Start up Fund

Start up Fund

Startup Fund also known as seed funding or seed capital, is a form of securities offering in which an investor invests capital in a startup company in exchange for an equity stake or convertible note stake in the company. The term seed suggests that this is a very early investment, meant to support the business until it can generate cash of its own or until it is ready for further investments. Seed money options include friends and family funding, seed venture capital funds, angel funding, and crowdfunding.

Early-stage funding

Seed capital can be distinguished from venture capital in that venture capital investments tend to come from institutional investors, involve significantly more money, are arm's length transactions, and involve much

greater complexity in the contracts and corporate structure accompanying the investment. Seed funding involves a higher risk than normal venture capital funding since the investor does not see any existing projects to evaluate for funding. Hence, the investments made are usually lower (in the tens of thousands to the hundreds of thousands of dollars range) as against normal venture capital investment (in the hundreds of thousands to the millions of dollars range), for similar levels of stake in the company. Seed funding can be raised online using equity crowdfunding platforms such as SeedInvest, Seeders and Angels Den.
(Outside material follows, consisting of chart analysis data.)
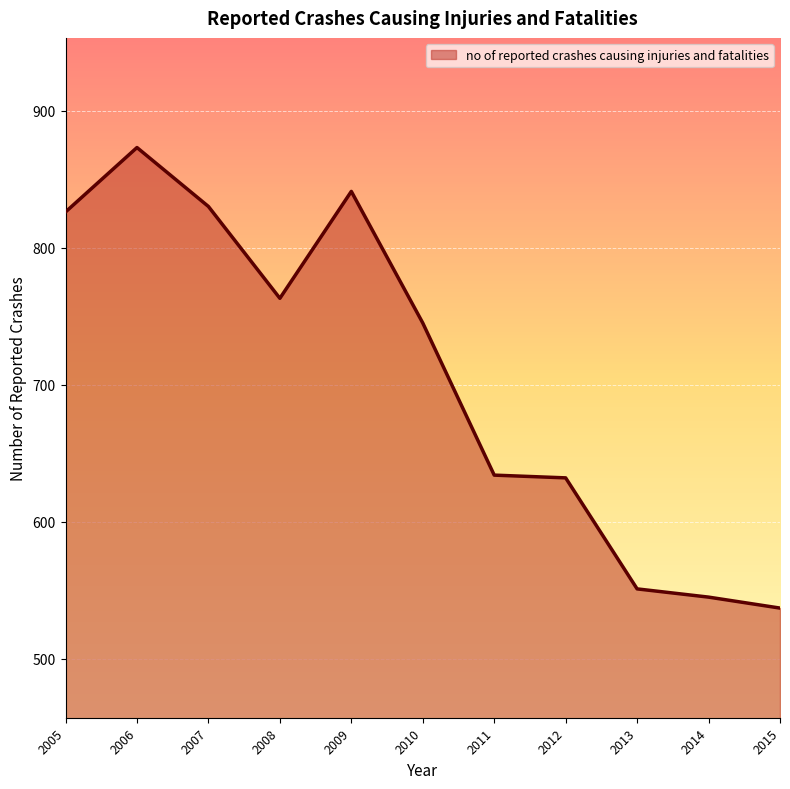

What is the change in value from 2007 to 2014?

-285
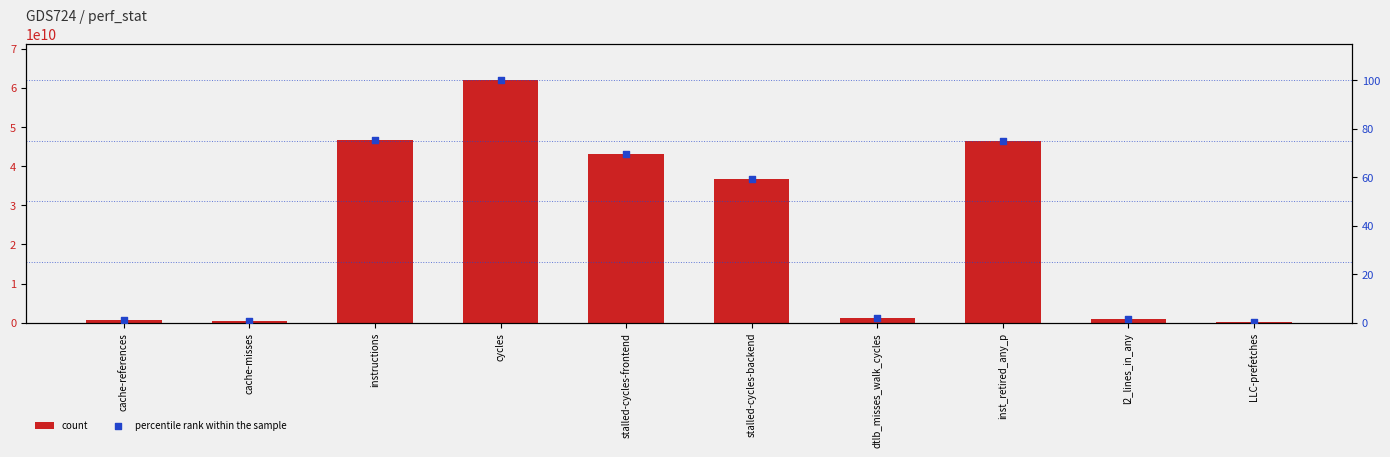

At which category is the sum across all series the highest?

cycles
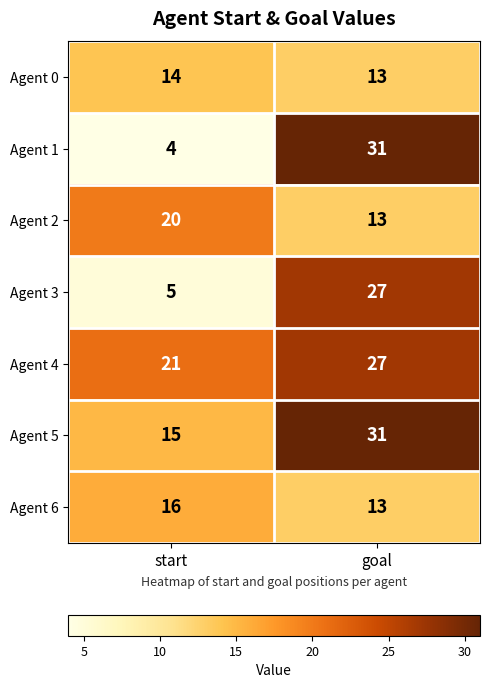

Which series has the largest range (max minus min)?

Agent 1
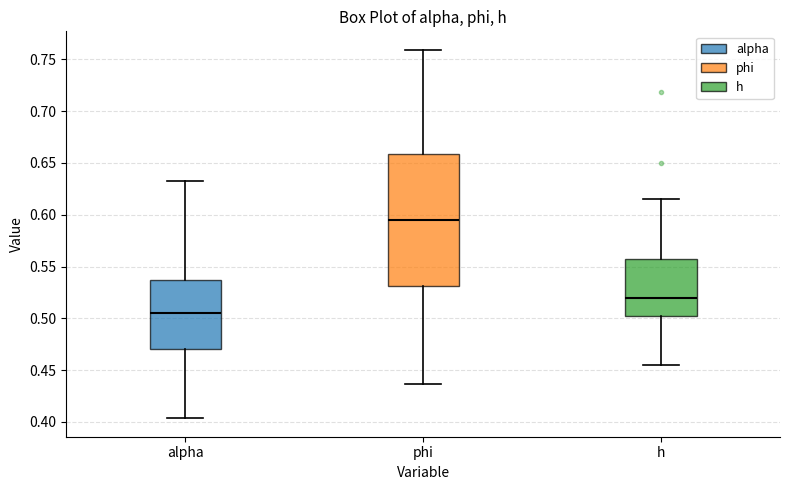

Reading left to right, read every box against the y-axis: the position of its median line, the range the box covers, and the ends of its whiskers. The values are not printed on the chart, so give them approximately, as read against the axis.

alpha: median 0.505, box 0.470 to 0.535, whiskers 0.405 to 0.635
phi: median 0.595, box 0.530 to 0.660, whiskers 0.435 to 0.760
h: median 0.520, box 0.505 to 0.560, whiskers 0.455 to 0.615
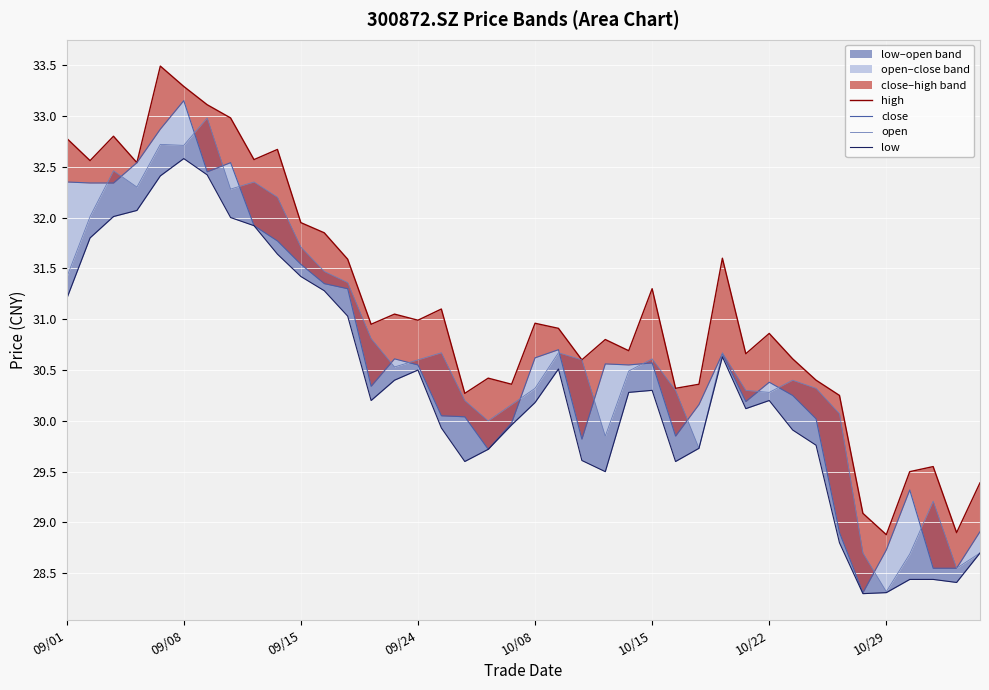

What is the difference between the maximum and second lowest values in the low_line series?

4.3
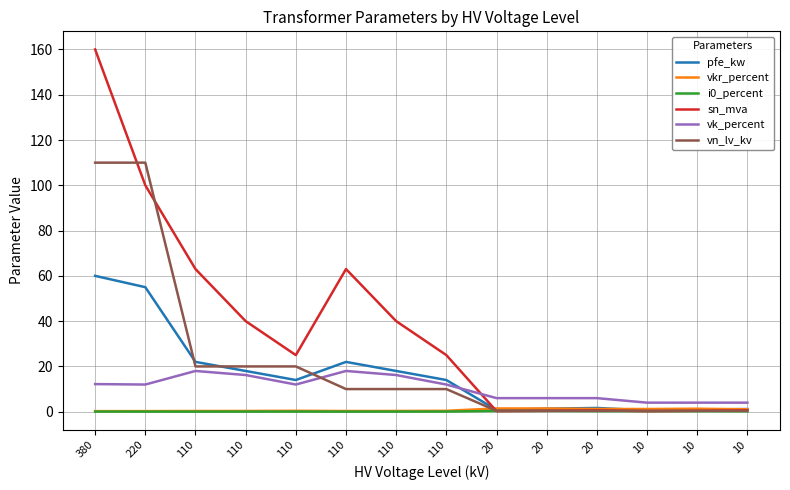

How many lines are shown in the chart?

6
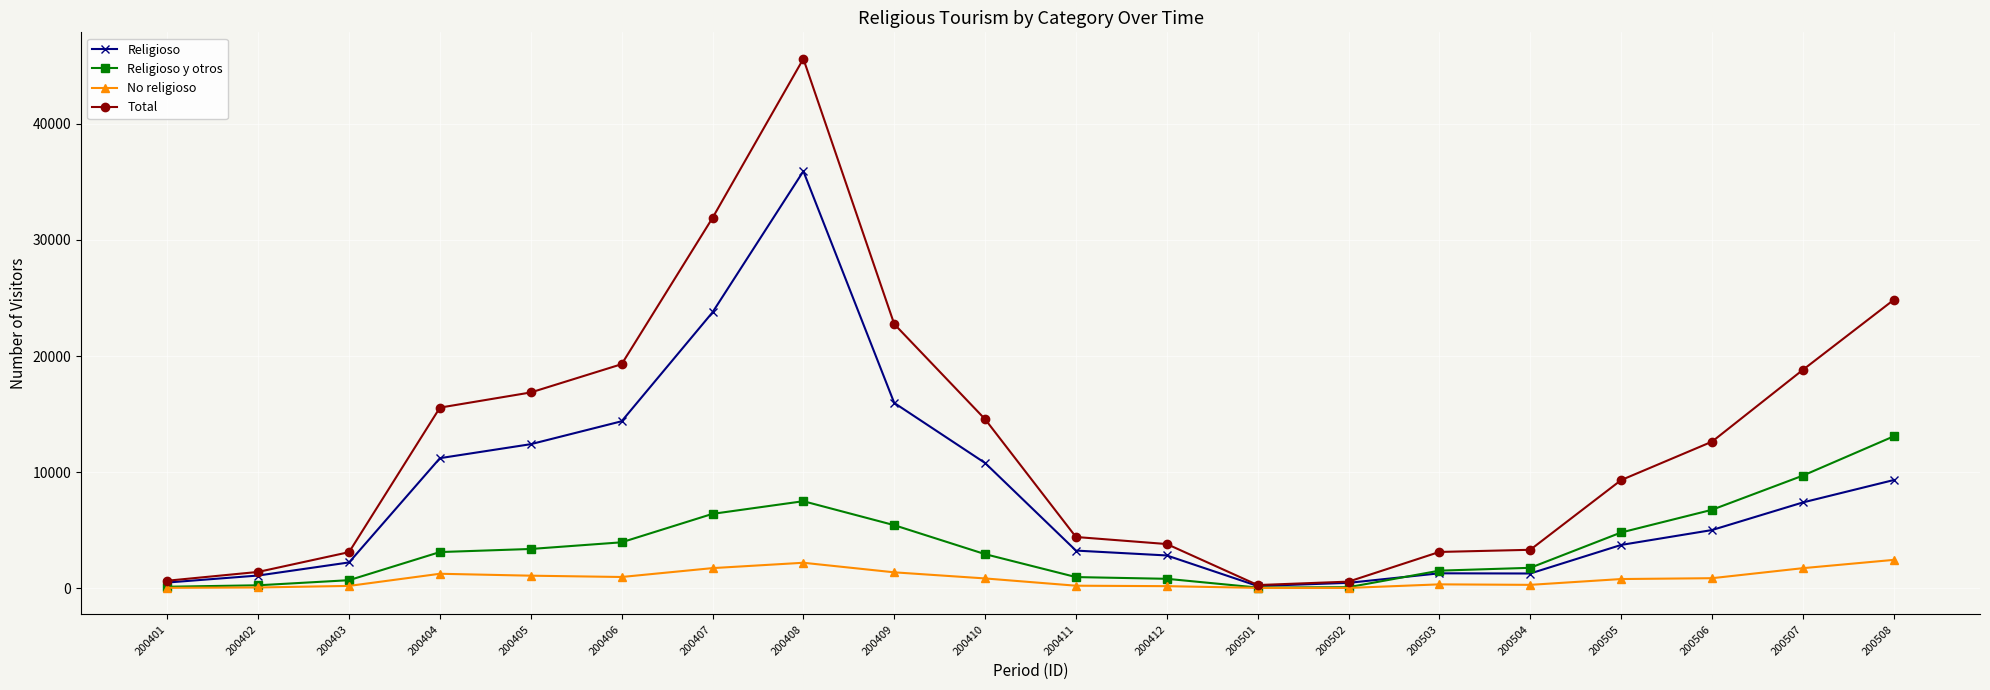

What is the highest value of the Total series?

45601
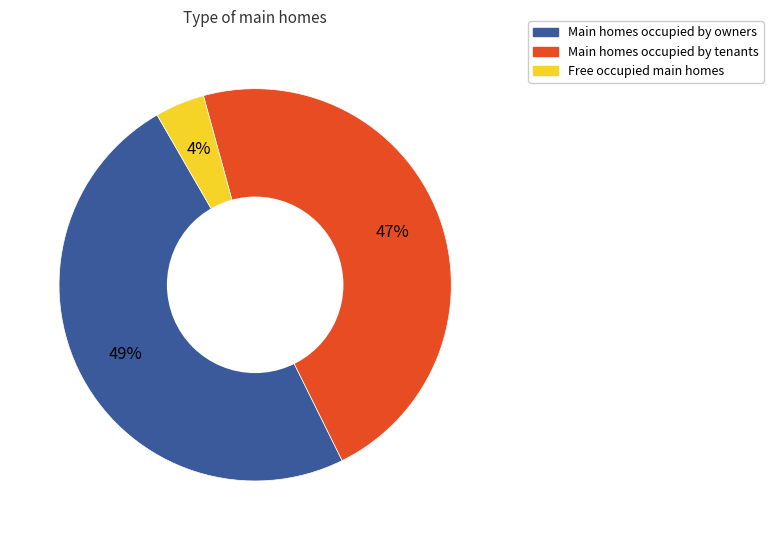

Is Main homes occupied by tenants the majority of the pie?

No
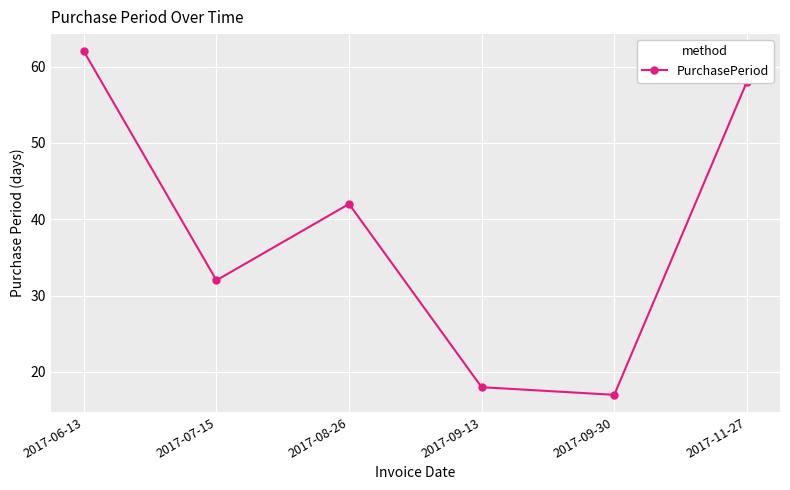

Which label corresponds to the smallest value in the chart?

2017-09-30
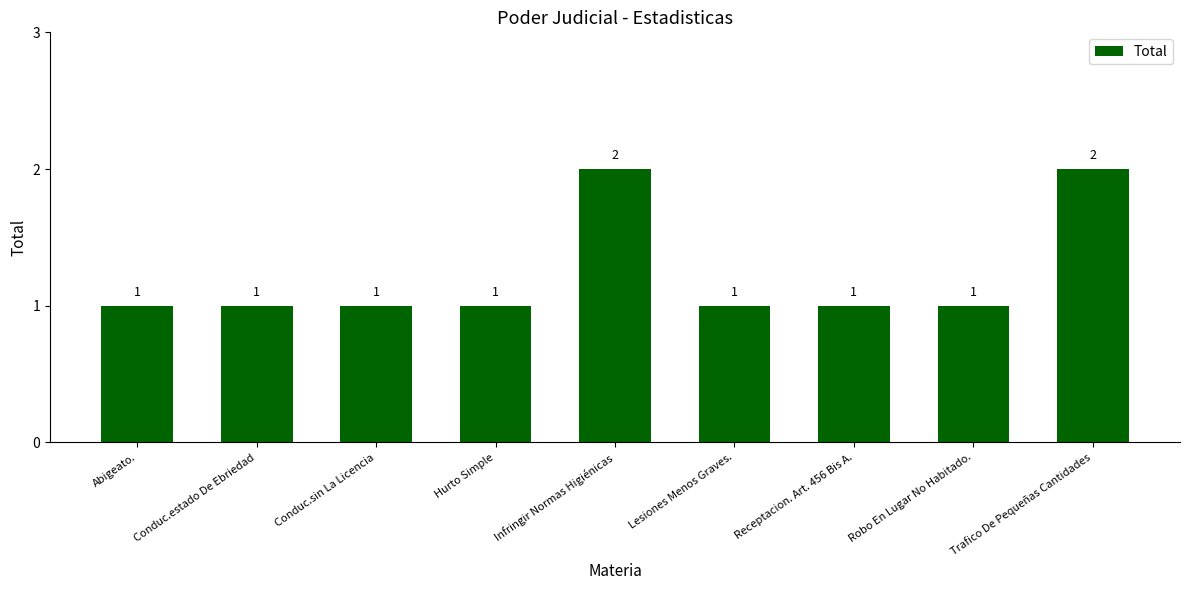

True or false: the data shows 3 at Infringir Normas Higiénicas.

False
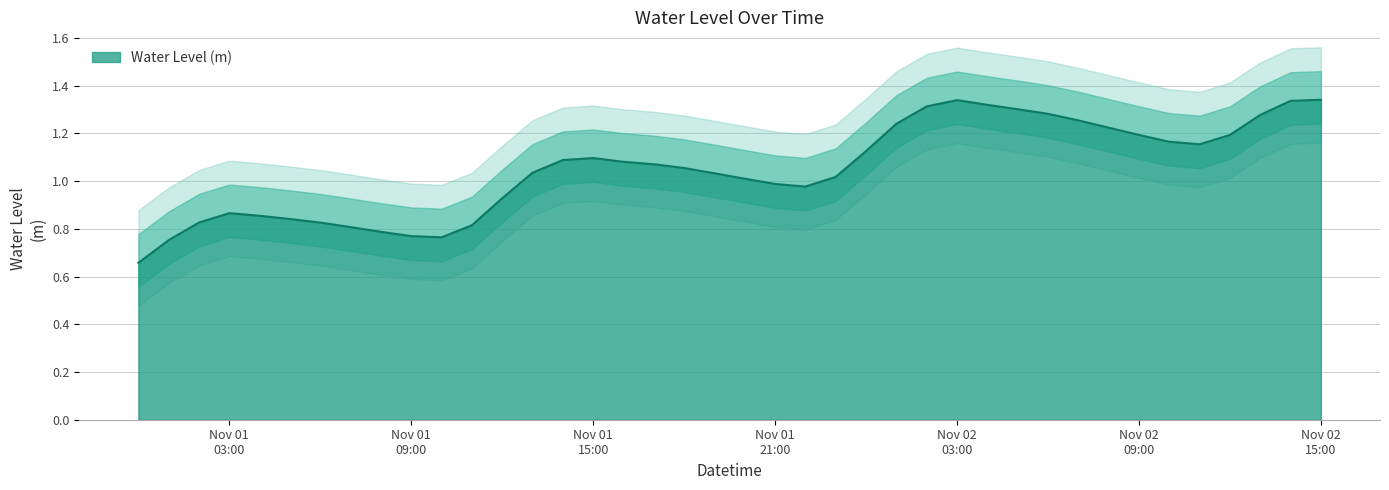

List the labels in order of value, smallest first.

2024-11-01 00:00:00, 2024-11-01 01:00:00, 2024-11-01 10:00:00, 2024-11-01 09:00:00, 2024-11-01 08:00:00, 2024-11-01 07:00:00, 2024-11-01 11:00:00, 2024-11-01 06:00:00, 2024-11-01 02:00:00, 2024-11-01 05:00:00, 2024-11-01 04:00:00, 2024-11-01 03:00:00, 2024-11-01 12:00:00, 2024-11-01 22:00:00, 2024-11-01 21:00:00, 2024-11-01 20:00:00, 2024-11-01 23:00:00, 2024-11-01 19:00:00, 2024-11-01 13:00:00, 2024-11-01 18:00:00, 2024-11-01 17:00:00, 2024-11-01 16:00:00, 2024-11-01 14:00:00, 2024-11-01 15:00:00, 2024-11-02 00:00:00, 2024-11-02 11:00:00, 2024-11-02 10:00:00, 2024-11-02 12:00:00, 2024-11-02 09:00:00, 2024-11-02 08:00:00, 2024-11-02 01:00:00, 2024-11-02 07:00:00, 2024-11-02 13:00:00, 2024-11-02 06:00:00, 2024-11-02 05:00:00, 2024-11-02 02:00:00, 2024-11-02 04:00:00, 2024-11-02 14:00:00, 2024-11-02 03:00:00, 2024-11-02 15:00:00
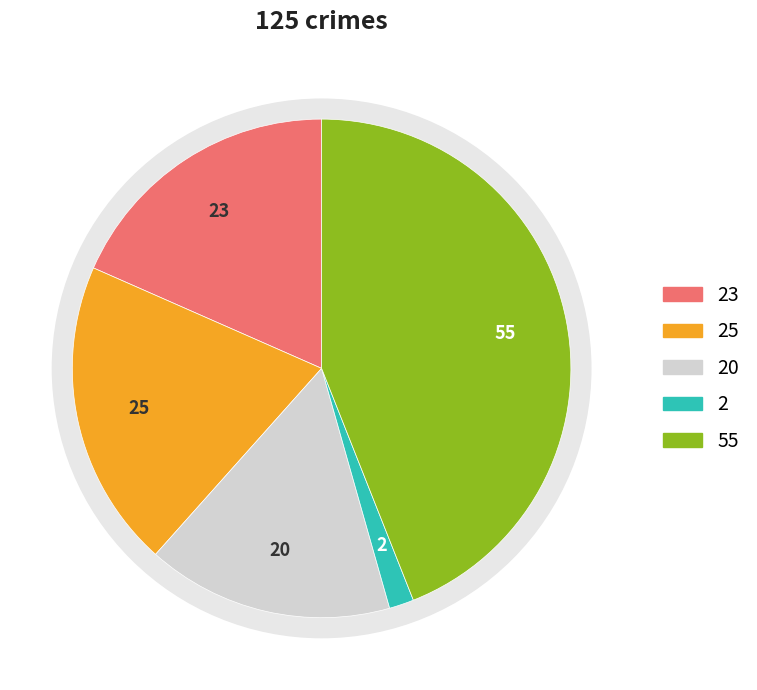

Is there any slice that represents more than half of the pie?

No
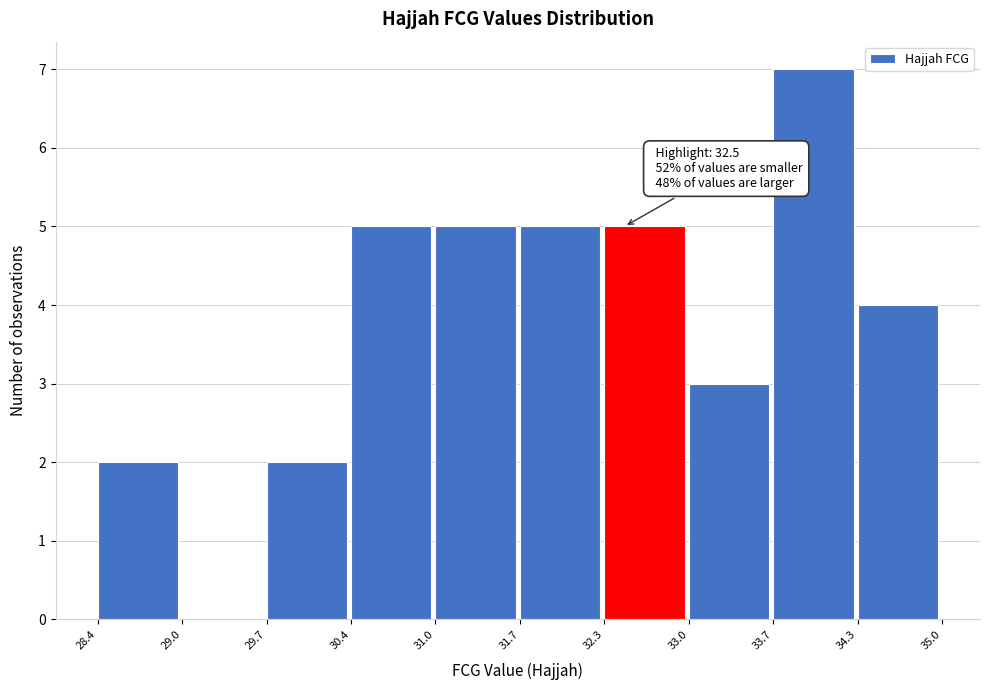

Over which range of the x-axis is the bar tallest?

33.7 to 34.3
Investors make their decision whether to fund a project based on the perceived strength of the idea and the capabilities, skills and history of the founders.

From an investors point of view there are 6 phases of investment; Self Funding (otherwise known as "Bootstrapping"), Friends and Family, Seed, Growth (otherwise known as "Early Stage"), Expansion, and Mezzanine. Series A funding, (also known as Series A financing or Series A investment) means the first venture capital funding for a startup. The Series A funding round follows a startup company's seed round and precedes the Series B Funding round. "Series A" refers to the class of preferred stock sold. In general, angel investors expect to get their money back within 5 to 7 years with an annualized internal rate of return (“IRR”) of 20% to 40%. More commonly investors will be paid back in relation to their equity in the company, or the amount of the business that they own based on their investment. This can be repaid strictly based on the amount that they own, or it can be done by what is referred to as preferred payments.